** Opening Passage block **
Till Death Do Us Part…and It Damn Well May! (aka the “Myth of the Failed Relationship”)

The approach of the autumnal equinox tomorrow puts me in mind of restoring balance in life, in this case the balance that comes from knowing when to move on in an intimate relationship or marriage.

It’s a simple and irrefutable truth, unhappiness kills. Over the long haul it can be deadly and I have the hospice patients to prove it. All to often as my patients tell the narrative of their lives, grief over having stayed too long in an unhappy marriage is an all too common theme.

With a divorce rate at 50% knowing when to leave may not seem cause for concern and surely knowing when to stay and work it out is an art form all its own. But that is not my focus this morning. Nor am I speaking of staying in a relationship due to extreme domestic violence. Both of those are topics for another day. This equinox I am contemplating the inertia, the fear that keeps a person locked in a situation that sucks the life’s blood out of them, all of them…body, mind, and spirit.

Why do we do this? Why do we stay in a situation, dying slowly as the body inevitably responds to the emptiness of heart that has us shuffling along in the land of the living dead?

Lots of reasons, of course. Money, the kids, fear that we’ll never find love again or worse, that we don’t deserve to do so.

All of these reasons have varying degrees of merit. After all having no where to go and no means of support would give anyone pause. Divorce’s impact on a child is a legitimate concern, although the lesson of a slow death from emotional misery is not one we wish to teach our children either. And Goddess knows, if our spouse or lover has been telling us for years that we’re worthless and should feel lucky that anyone puts up with us, that internalized message can be immobilizing, even unto a premature death.
** Closing Passage block **
--- What to do ---
Please answer these questions from the passage on unhappy marriages, one line per answer.
1. What approaching event does the writer mention at the start?
2. What divorce rate does the passage give?
3. What reasons for staying does the passage list?
** Opening Given entries block **
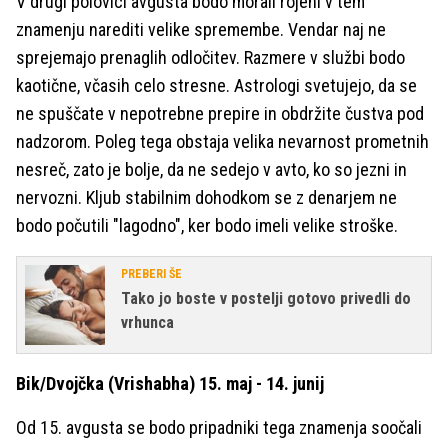
V drugi polovici avgusta bodo morali rojeni v tem
znamenju narediti velike spremembe. Vendar naj ne
sprejemajo prenaglih odločitev. Razmere v službi bodo
kaotične, včasih celo stresne. Astrologi svetujejo, da se
ne spuščate v nepotrebne prepire in obdržite čustva pod
nadzorom. Poleg tega obstaja velika nevarnost prometnih
nesreč, zato je bolje, da ne sedejo v avto, ko so jezni in
nervozni. Kljub stabilnim dohodkom se z denarjem ne
bodo počutili "lagodno", ker bodo imeli velike stroške.
PREBERI ŠE
Tako jo boste v postelji gotovo privedli do
vrhunca
Bik/Dvojčka (Vrishabha) 15. maj - 14. junij
Od 15. avgusta se bodo pripadniki tega znamenja soočali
** Closing Given entries block **
--- Completed task ---
1. The autumnal equinox, which arrives tomorrow.
2. 50%.
3. Money, the kids, and fear that we'll never find love again or that we don't deserve to.